§ Exercise description
Revise the text lines in the data below, replacing "Riparazione Hardware" with "Riparazione Software" and keeping everything else unchanged. Leave the pictures out of your answer.

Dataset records
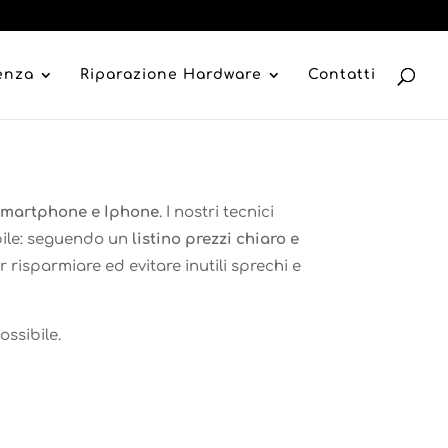
tenza
Riparazione Hardware
Contatti
, smartphone e Iphone
. I nostri tecnici
ibile: seguendo un
listino prezzi chiaro e
 risparmiare ed evitare inutili sprechi e
ssibile.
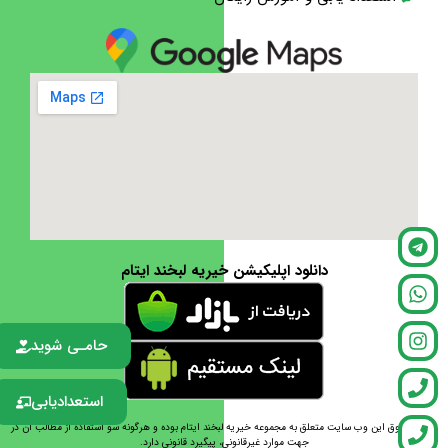
دانلود اپلیکیشن خیریه لبخند ایتام
حامـی شوید
استعدادیابی
تمامی حقوق این وب سایت متعلق به مجموعه خیریه لبخند ایتام بوده و هرگونه سو استفاده از مطالب آن در
جهت موارد غیرقانونی، پیگیرد قانونی دارد.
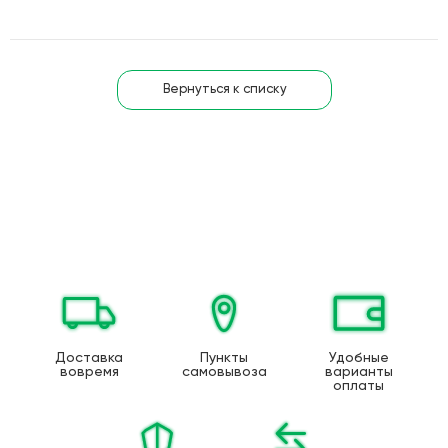
Вернуться к списку
Доставка
Пункты
Удобные
вовремя
самовывоза
варианты
оплаты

§ Solved exercise
tenza
Riparazione Software
Contatti
, smartphone e Iphone
. I nostri tecnici
ibile: seguendo un
listino prezzi chiaro e
 risparmiare ed evitare inutili sprechi e
ssibile.
دانلود اپلیکیشن خیریه لبخند ایتام
حامـی شوید
استعدادیابی
تمامی حقوق این وب سایت متعلق به مجموعه خیریه لبخند ایتام بوده و هرگونه سو استفاده از مطالب آن در
جهت موارد غیرقانونی، پیگیرد قانونی دارد.
Вернуться к списку
Доставка
Пункты
Удобные
вовремя
самовывоза
варианты
оплаты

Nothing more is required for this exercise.